(Collected data)
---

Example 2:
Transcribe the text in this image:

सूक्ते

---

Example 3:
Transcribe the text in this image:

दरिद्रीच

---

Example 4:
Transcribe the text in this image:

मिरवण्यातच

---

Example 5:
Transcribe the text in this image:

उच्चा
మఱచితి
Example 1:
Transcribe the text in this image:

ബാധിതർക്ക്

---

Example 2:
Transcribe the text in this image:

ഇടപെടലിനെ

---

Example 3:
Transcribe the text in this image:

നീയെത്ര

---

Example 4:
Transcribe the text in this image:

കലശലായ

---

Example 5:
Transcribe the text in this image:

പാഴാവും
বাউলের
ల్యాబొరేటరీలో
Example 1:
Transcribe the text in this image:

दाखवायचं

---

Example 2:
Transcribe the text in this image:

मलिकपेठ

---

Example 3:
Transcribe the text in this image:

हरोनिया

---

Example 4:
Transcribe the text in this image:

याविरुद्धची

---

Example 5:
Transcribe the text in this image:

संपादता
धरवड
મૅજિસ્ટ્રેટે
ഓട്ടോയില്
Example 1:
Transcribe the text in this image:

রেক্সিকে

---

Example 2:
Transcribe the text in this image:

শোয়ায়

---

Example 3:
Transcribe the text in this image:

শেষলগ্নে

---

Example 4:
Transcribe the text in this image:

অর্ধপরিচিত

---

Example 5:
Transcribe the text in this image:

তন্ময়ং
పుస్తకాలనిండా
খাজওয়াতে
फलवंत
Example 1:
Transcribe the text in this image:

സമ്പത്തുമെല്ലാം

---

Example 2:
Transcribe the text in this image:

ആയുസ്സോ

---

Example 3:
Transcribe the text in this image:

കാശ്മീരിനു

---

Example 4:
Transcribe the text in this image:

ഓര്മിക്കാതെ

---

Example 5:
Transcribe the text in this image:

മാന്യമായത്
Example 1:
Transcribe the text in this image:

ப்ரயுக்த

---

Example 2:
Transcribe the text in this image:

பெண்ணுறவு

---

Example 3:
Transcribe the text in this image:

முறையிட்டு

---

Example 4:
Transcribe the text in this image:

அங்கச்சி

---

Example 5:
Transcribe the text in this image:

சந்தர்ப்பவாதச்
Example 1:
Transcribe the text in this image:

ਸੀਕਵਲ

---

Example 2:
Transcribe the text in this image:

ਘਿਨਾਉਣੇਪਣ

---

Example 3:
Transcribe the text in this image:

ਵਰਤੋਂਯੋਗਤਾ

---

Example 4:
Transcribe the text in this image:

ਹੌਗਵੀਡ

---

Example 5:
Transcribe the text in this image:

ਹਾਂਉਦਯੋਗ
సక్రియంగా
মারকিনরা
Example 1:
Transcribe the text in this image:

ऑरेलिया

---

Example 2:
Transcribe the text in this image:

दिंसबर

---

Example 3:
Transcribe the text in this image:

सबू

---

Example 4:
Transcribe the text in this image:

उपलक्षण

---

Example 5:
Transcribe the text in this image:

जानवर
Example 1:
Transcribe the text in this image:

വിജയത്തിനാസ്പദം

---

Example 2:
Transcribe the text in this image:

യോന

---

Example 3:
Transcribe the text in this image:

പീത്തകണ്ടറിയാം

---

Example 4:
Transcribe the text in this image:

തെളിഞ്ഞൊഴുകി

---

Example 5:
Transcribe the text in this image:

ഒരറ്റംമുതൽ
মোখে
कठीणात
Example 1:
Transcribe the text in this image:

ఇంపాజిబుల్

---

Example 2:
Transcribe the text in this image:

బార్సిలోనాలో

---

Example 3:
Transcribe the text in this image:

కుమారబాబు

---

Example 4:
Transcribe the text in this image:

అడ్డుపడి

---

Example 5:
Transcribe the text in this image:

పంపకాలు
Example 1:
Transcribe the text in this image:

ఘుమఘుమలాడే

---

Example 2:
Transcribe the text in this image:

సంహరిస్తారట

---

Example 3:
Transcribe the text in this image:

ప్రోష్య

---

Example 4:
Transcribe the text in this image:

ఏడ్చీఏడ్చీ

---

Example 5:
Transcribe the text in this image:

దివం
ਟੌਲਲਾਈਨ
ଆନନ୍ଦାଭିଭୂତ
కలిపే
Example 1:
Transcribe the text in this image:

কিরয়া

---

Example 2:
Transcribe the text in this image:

TASK ITEM: Write the data out again in full. Match it word for word.

RESULT BELOW:
---

Example 2:
Transcribe the text in this image:

सूक्ते

---

Example 3:
Transcribe the text in this image:

दरिद्रीच

---

Example 4:
Transcribe the text in this image:

मिरवण्यातच

---

Example 5:
Transcribe the text in this image:

उच्चा
మఱచితి
Example 1:
Transcribe the text in this image:

ബാധിതർക്ക്

---

Example 2:
Transcribe the text in this image:

ഇടപെടലിനെ

---

Example 3:
Transcribe the text in this image:

നീയെത്ര

---

Example 4:
Transcribe the text in this image:

കലശലായ

---

Example 5:
Transcribe the text in this image:

പാഴാവും
বাউলের
ల్యాబొరేటరీలో
Example 1:
Transcribe the text in this image:

दाखवायचं

---

Example 2:
Transcribe the text in this image:

मलिकपेठ

---

Example 3:
Transcribe the text in this image:

हरोनिया

---

Example 4:
Transcribe the text in this image:

याविरुद्धची

---

Example 5:
Transcribe the text in this image:

संपादता
धरवड
મૅજિસ્ટ્રેટે
ഓട്ടോയില്
Example 1:
Transcribe the text in this image:

রেক্সিকে

---

Example 2:
Transcribe the text in this image:

শোয়ায়

---

Example 3:
Transcribe the text in this image:

শেষলগ্নে

---

Example 4:
Transcribe the text in this image:

অর্ধপরিচিত

---

Example 5:
Transcribe the text in this image:

তন্ময়ং
పుస్తకాలనిండా
খাজওয়াতে
फलवंत
Example 1:
Transcribe the text in this image:

സമ്പത്തുമെല്ലാം

---

Example 2:
Transcribe the text in this image:

ആയുസ്സോ

---

Example 3:
Transcribe the text in this image:

കാശ്മീരിനു

---

Example 4:
Transcribe the text in this image:

ഓര്മിക്കാതെ

---

Example 5:
Transcribe the text in this image:

മാന്യമായത്
Example 1:
Transcribe the text in this image:

ப்ரயுக்த

---

Example 2:
Transcribe the text in this image:

பெண்ணுறவு

---

Example 3:
Transcribe the text in this image:

முறையிட்டு

---

Example 4:
Transcribe the text in this image:

அங்கச்சி

---

Example 5:
Transcribe the text in this image:

சந்தர்ப்பவாதச்
Example 1:
Transcribe the text in this image:

ਸੀਕਵਲ

---

Example 2:
Transcribe the text in this image:

ਘਿਨਾਉਣੇਪਣ

---

Example 3:
Transcribe the text in this image:

ਵਰਤੋਂਯੋਗਤਾ

---

Example 4:
Transcribe the text in this image:

ਹੌਗਵੀਡ

---

Example 5:
Transcribe the text in this image:

ਹਾਂਉਦਯੋਗ
సక్రియంగా
মারকিনরা
Example 1:
Transcribe the text in this image:

ऑरेलिया

---

Example 2:
Transcribe the text in this image:

दिंसबर

---

Example 3:
Transcribe the text in this image:

सबू

---

Example 4:
Transcribe the text in this image:

उपलक्षण

---

Example 5:
Transcribe the text in this image:

जानवर
Example 1:
Transcribe the text in this image:

വിജയത്തിനാസ്പദം

---

Example 2:
Transcribe the text in this image:

യോന

---

Example 3:
Transcribe the text in this image:

പീത്തകണ്ടറിയാം

---

Example 4:
Transcribe the text in this image:

തെളിഞ്ഞൊഴുകി

---

Example 5:
Transcribe the text in this image:

ഒരറ്റംമുതൽ
মোখে
कठीणात
Example 1:
Transcribe the text in this image:

ఇంపాజిబుల్

---

Example 2:
Transcribe the text in this image:

బార్సిలోనాలో

---

Example 3:
Transcribe the text in this image:

కుమారబాబు

---

Example 4:
Transcribe the text in this image:

అడ్డుపడి

---

Example 5:
Transcribe the text in this image:

పంపకాలు
Example 1:
Transcribe the text in this image:

ఘుమఘుమలాడే

---

Example 2:
Transcribe the text in this image:

సంహరిస్తారట

---

Example 3:
Transcribe the text in this image:

ప్రోష్య

---

Example 4:
Transcribe the text in this image:

ఏడ్చీఏడ్చీ

---

Example 5:
Transcribe the text in this image:

దివం
ਟੌਲਲਾਈਨ
ଆନନ୍ଦାଭିଭୂତ
కలిపే
Example 1:
Transcribe the text in this image:

কিরয়া

---

Example 2:
Transcribe the text in this image:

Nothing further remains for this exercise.